Fátima Fonseca alertou que o que vier a ser decidido pelo Parlamento sobre os professores tem “necessariamente repercussão em todo o conjunto de carreiras fundadas no tempo”, ou seja, aquelas em que o tempo de serviço é um factor preponderante para a progressão. Para além dos professores são mais cinco.

As propostas de alteração ao diploma sobre o tempo de serviço dos professores levariam a “um aumento da despesa permanente com salários destas carreiras em 800 milhões de euros, dos quais 635 milhões para a carreira docente”, proclamou.
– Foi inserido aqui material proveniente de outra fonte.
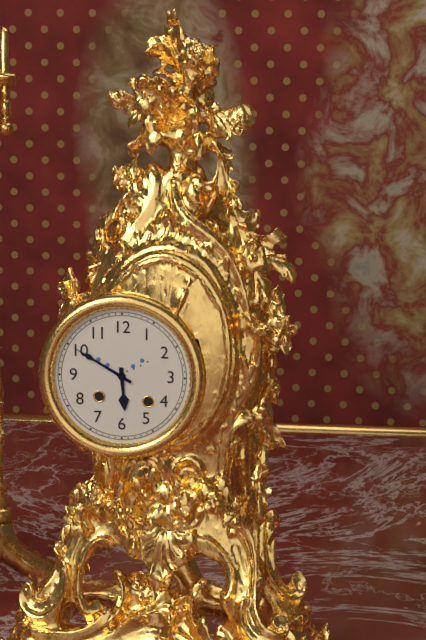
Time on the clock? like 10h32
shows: 5h50
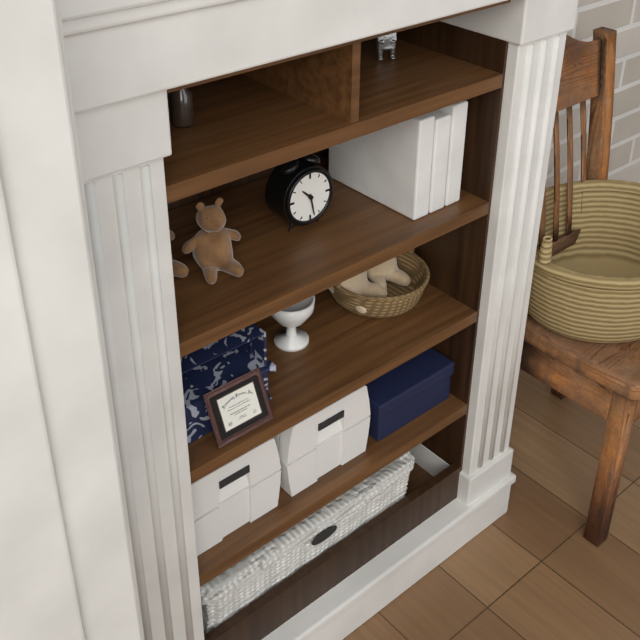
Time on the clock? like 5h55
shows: 10h28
E avisou que a solução encontrada pelo Governo “representa o esforço máximo que o país pode fazer sem colocar em causa outras medidas relevantes para todos os trabalhadores”.

Em causa, especificou, estarão 240 milhões de euros de despesa permanente que serão contabilizados a partir de 2021 por via da recuperação de parte do tempo de serviço dos professores e das outras cinco carreiras especiais.